**SOURCE MATERIAL**

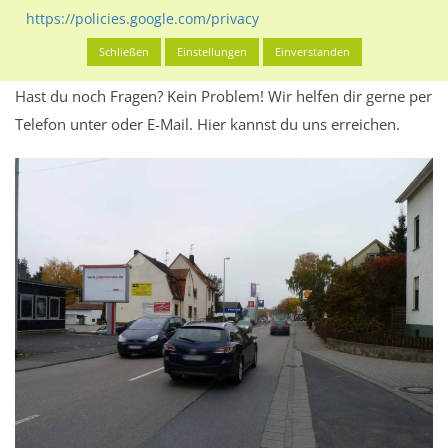
Werbeinhalten informieren.
https://policies.google.com/privacy
Alles klar? Dann findest du direkt im unteren Teil dieser Seite
Schließen
Einstellungen
Einverstanden
Alles zur
Buchung
des Standorts.
Hast du noch Fragen? Kein Problem! Wir helfen dir gerne per
Telefon unter oder E-Mail.
Hier kannst du uns erreichen.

**ABOUT THIS TASK**
All lines of the records above with the word "Alles" in them are to be copied.

**OUTPUT OF THE TASK**
Alles klar? Dann findest du direkt im unteren Teil dieser Seite
Alles zur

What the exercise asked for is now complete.